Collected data
== Segment start ==
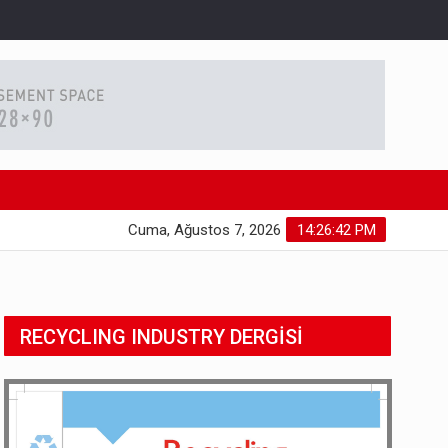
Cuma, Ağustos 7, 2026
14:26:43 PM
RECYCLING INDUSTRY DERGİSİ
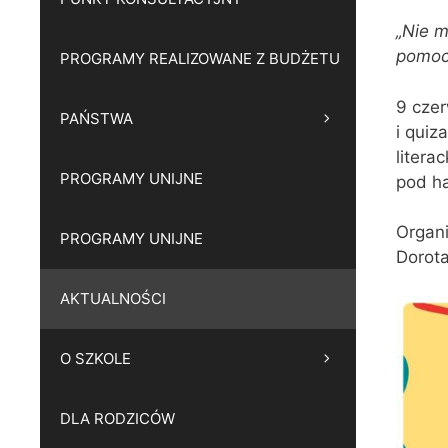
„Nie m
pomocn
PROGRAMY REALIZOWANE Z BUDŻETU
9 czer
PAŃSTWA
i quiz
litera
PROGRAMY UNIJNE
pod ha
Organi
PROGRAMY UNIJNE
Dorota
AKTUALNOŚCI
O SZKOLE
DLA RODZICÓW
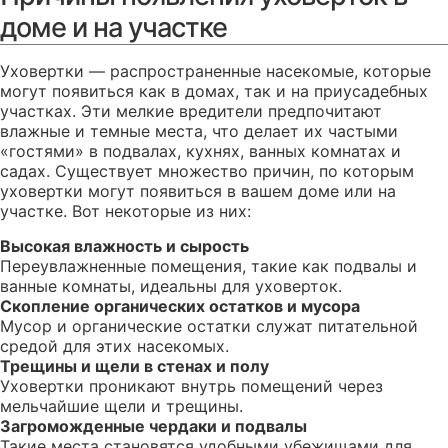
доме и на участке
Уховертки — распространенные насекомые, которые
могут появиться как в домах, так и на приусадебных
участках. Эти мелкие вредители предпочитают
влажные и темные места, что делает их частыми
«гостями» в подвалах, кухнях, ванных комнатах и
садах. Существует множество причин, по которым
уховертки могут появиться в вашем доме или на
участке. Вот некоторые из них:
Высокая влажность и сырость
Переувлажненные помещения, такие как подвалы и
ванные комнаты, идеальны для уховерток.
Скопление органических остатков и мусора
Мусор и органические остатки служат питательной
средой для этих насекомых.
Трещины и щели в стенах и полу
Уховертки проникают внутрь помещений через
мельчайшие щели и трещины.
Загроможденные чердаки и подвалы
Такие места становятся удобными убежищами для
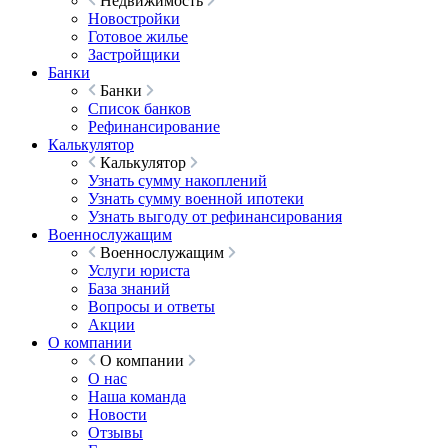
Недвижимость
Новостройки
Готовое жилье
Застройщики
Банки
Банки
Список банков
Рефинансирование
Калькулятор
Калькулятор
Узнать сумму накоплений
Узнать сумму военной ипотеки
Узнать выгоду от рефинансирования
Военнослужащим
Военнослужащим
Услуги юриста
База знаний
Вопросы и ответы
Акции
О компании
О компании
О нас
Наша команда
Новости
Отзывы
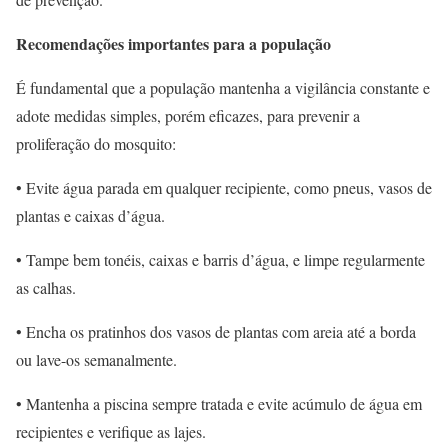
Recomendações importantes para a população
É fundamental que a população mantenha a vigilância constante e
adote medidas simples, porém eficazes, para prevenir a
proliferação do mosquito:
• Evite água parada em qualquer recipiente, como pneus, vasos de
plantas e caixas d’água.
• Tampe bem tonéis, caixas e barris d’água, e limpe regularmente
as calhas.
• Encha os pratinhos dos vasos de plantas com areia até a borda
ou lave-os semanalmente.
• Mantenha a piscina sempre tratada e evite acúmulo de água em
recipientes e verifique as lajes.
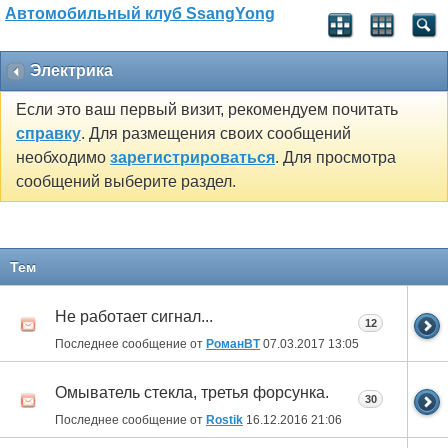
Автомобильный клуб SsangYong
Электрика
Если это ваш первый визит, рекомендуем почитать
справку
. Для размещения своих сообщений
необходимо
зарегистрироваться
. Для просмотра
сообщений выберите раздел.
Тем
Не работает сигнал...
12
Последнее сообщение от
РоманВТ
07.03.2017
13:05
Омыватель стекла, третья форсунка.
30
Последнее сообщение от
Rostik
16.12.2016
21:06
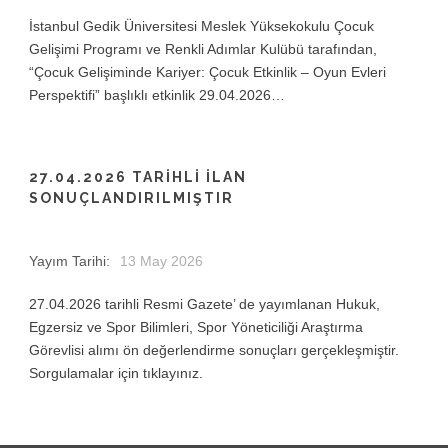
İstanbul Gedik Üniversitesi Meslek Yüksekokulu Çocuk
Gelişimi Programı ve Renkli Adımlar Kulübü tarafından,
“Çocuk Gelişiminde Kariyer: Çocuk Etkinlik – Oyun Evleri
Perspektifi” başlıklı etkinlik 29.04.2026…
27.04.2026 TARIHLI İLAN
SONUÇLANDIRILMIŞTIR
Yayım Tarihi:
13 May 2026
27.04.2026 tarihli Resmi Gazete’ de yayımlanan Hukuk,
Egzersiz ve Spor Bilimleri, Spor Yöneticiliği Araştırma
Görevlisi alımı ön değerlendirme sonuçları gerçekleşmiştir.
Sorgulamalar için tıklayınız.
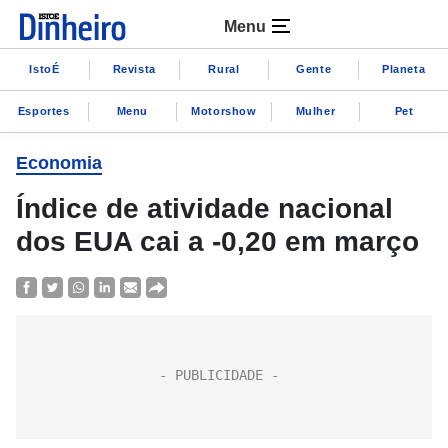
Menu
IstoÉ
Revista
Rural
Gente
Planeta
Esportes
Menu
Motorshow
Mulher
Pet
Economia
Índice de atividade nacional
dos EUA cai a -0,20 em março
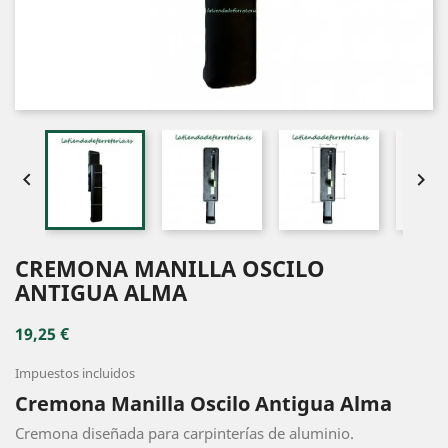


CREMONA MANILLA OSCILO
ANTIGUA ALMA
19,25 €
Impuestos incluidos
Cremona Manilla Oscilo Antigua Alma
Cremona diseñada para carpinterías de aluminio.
== Segment end ==
== Segment start ==
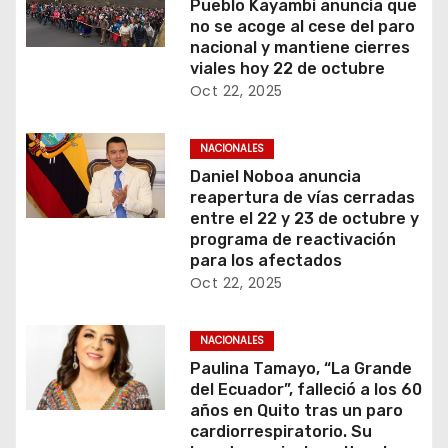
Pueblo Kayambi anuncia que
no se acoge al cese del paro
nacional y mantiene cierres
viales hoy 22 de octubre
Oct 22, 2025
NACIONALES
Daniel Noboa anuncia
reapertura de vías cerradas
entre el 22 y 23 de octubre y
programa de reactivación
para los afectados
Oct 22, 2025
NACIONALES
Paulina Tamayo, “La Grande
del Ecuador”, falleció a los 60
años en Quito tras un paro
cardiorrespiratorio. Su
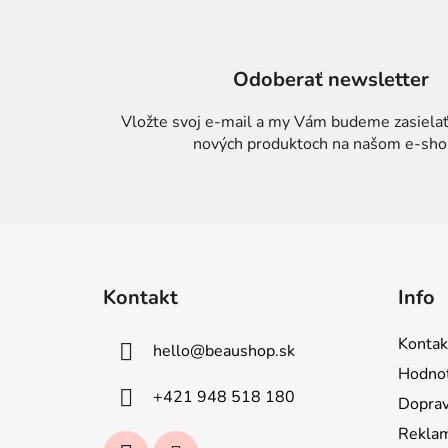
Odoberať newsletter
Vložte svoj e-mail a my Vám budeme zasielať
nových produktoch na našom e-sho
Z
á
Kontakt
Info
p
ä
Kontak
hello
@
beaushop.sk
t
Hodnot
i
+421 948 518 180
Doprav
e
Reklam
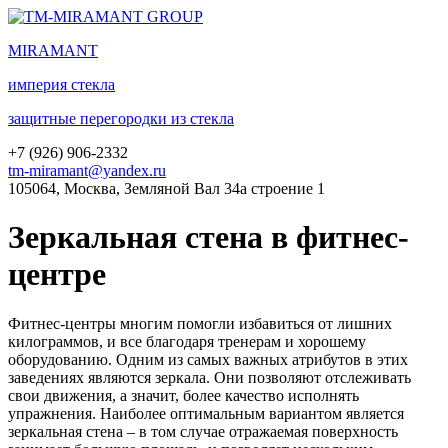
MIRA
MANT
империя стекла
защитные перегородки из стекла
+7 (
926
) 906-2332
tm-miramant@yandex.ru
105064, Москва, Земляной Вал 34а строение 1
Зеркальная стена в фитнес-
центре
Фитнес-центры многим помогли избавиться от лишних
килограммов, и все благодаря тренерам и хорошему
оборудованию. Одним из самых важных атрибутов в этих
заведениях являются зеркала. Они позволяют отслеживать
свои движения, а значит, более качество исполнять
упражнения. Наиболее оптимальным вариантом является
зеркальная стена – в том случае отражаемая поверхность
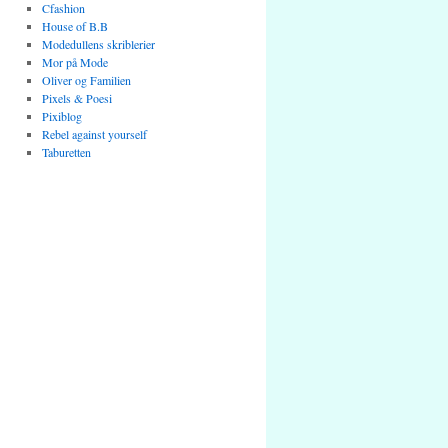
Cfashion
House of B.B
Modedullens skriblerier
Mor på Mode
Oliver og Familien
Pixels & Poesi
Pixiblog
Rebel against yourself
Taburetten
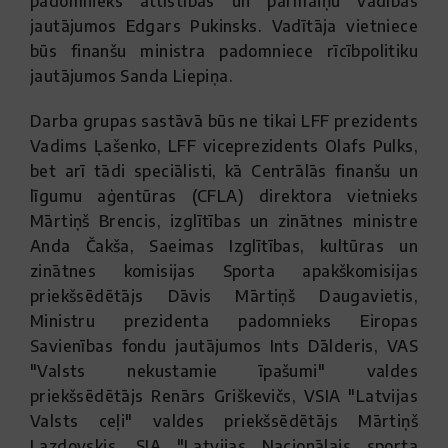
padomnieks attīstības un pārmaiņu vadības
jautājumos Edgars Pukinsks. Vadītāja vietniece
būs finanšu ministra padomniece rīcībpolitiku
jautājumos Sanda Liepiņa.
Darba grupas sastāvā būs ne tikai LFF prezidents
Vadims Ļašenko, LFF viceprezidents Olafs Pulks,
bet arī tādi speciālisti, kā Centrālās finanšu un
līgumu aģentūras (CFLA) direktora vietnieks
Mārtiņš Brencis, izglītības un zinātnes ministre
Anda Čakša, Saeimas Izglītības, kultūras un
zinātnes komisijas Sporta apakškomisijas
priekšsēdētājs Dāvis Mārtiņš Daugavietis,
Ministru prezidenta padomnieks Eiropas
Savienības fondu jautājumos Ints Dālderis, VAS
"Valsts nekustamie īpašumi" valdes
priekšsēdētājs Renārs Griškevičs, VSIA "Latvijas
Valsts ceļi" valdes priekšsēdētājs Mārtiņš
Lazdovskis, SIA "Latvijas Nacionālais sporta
== Segment end ==
» **WORK INSTRUCTION**
Wherever the string "места" occurs in the records, copy the line it is in.

» **SOLUTION FOR THIS PROBLEM**
влажные и темные места, что делает их частыми
Такие места становятся удобными убежищами для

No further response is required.